Normally, there is a three year time period for the consideration of new rules. However, in early 2015, CMS issued a one year extension noting that the complexity of the rule and the scope of comments warranted the extension. Even absent the publication of the final rules in the Federal Register, organizations are still required to comply with the terms of the Affordable Care Act.
If your healthcare entity has identified overpayments and has not returned them by the later of the filing of the hospital cost report or within sixty days of identification of the issue, it may be a violation of the law. Please contact one of our attorneys to discuss reporting it.

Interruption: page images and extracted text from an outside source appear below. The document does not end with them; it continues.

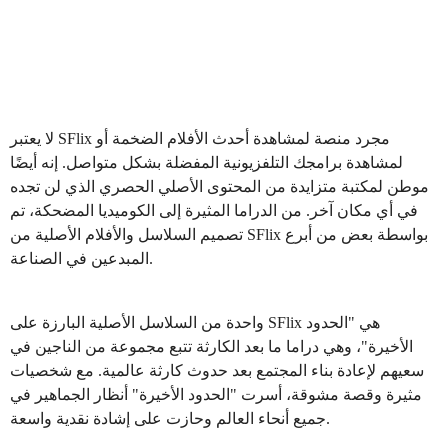
لا يعتبر SFlix مجرد منصة لمشاهدة أحدث الأفلام الضخمة أو
لمشاهدة برامجك التلفزيونية المفضلة بشكل متواصل. إنه أيضًا
موطن لمكتبة متزايدة من المحتوى الأصلي الحصري الذي لن تجده
في أي مكان آخر. من الدراما المثيرة إلى الكوميديا المضحكة، تم
تصميم السلاسل والأفلام الأصلية من SFlix بواسطة بعض من أبرع
المبدعين في الصناعة.
واحدة من السلاسل الأصلية البارزة على SFlix هي "الحدود
الأخيرة"، وهي دراما ما بعد الكارثة تتبع مجموعة من الناجين في
سعيهم لإعادة بناء المجتمع بعد حدوث كارثة عالمية. مع شخصيات
مثيرة وقصة مشوقة، أسرت "الحدود الأخيرة" أنظار الجماهير في
جميع أنحاء العالم وحازت على إشادة نقدية واسعة.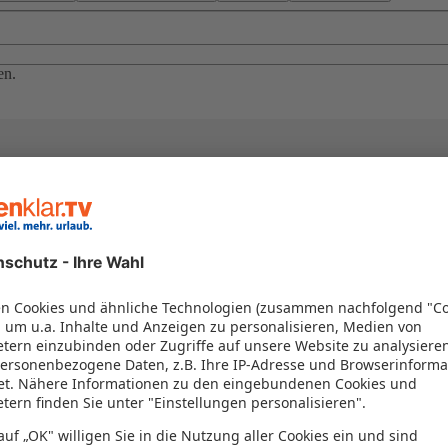
en.
el in einem Paket kombiniert werden – das spart Zeit und Geld. Nutzen 
en!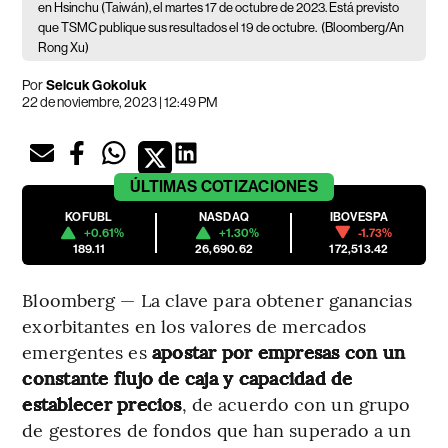
en Hsinchu (Taiwán), el martes 17 de octubre de 2023. Está previsto
que TSMC publique sus resultados el 19 de octubre.
(Bloomberg/An
Rong Xu)
Por
Selcuk Gokoluk
22 de noviembre, 2023 | 12:49 PM
ÚLTIMAS
COTIZACIONES
KOFUBL
NASDAQ
IBOVESPA
+0.61%
+1.30%
-1.73%
189.11
26,690.62
172,513.42
Bloomberg — La clave para obtener ganancias
exorbitantes en los valores de mercados
emergentes es
apostar por empresas con un
constante flujo de caja y capacidad de
establecer precios
, de acuerdo con un grupo
de gestores de fondos que han superado a un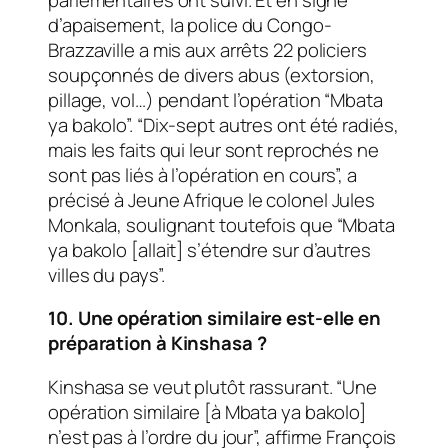
d’apaisement, la police du Congo-
Brazzaville a mis aux arrêts 22 policiers
soupçonnés de divers abus (extorsion,
pillage, vol…) pendant l’opération “Mbata
ya bakolo”. “Dix-sept autres ont été radiés,
mais les faits qui leur sont reprochés ne
sont pas liés à l’opération en cours”, a
précisé à
Jeune Afrique
le colonel Jules
Monkala, soulignant toutefois que “Mbata
ya bakolo [allait] s’étendre sur d’autres
villes du pays”.
10. Une opération similaire est-elle en
préparation à Kinshasa ?
Kinshasa se veut plutôt rassurant. “Une
opération similaire [à Mbata ya bakolo]
n’est pas à l’ordre du jour”, affirme François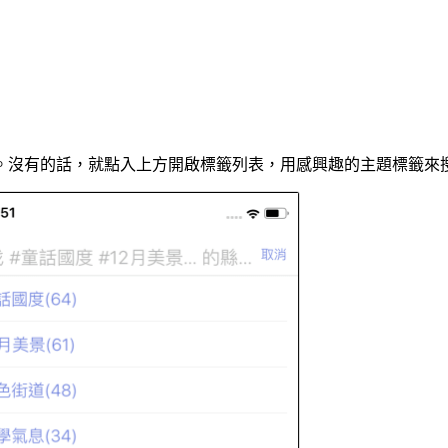
。沒有的話，就點入上方開啟標籤列表，用感興趣的主題標籤來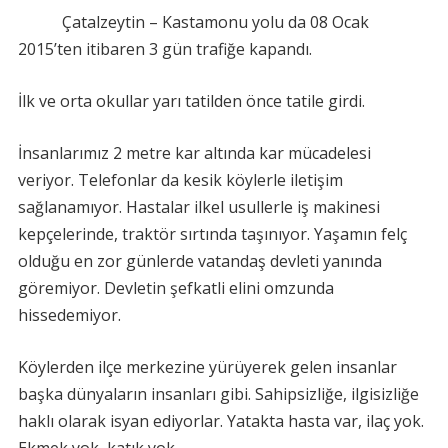
Çatalzeytin – Kastamonu yolu da 08 Ocak
2015’ten itibaren 3 gün trafiğe kapandı.
İlk ve orta okullar yarı tatilden önce tatile girdi.
İnsanlarımız 2 metre kar altında kar mücadelesi
veriyor. Telefonlar da kesik köylerle iletişim
sağlanamıyor. Hastalar ilkel usullerle iş makinesi
kepçelerinde, traktör sırtında taşınıyor. Yaşamın felç
olduğu en zor günlerde vatandaş devleti yanında
göremiyor. Devletin şefkatli elini omzunda
hissedemiyor.
Köylerden ilçe merkezine yürüyerek gelen insanlar
başka dünyaların insanları gibi. Sahipsizliğe, ilgisizliğe
haklı olarak isyan ediyorlar. Yatakta hasta var, ilaç yok.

Medicare and Medicaid providers and suppliers may have received an overpayment for a number of reasons. These reasons include:
- Incorrect service date;
- Duplicate payment;
- Incorrect CPT code;
- Insufficient documentation; and
- Lack of medical necessity.
This is still a developing area of the law as few cases have been litigated on the theory to this point. The U.S. Government has intervened and filed its complaint-in-intervention in a heavily watched case, U.S. ex. rel. Kane v. Continuum Health Partners, Inc., taking place in the Southern District of New York. In the case, a software error caused hospitals to bill and receive payment from Medicaid as a secondary payor when their services had been fully compensated by a managed-care organization. Instead of paying these claims after they were identified in the prescribed time period, repayment took up to two years.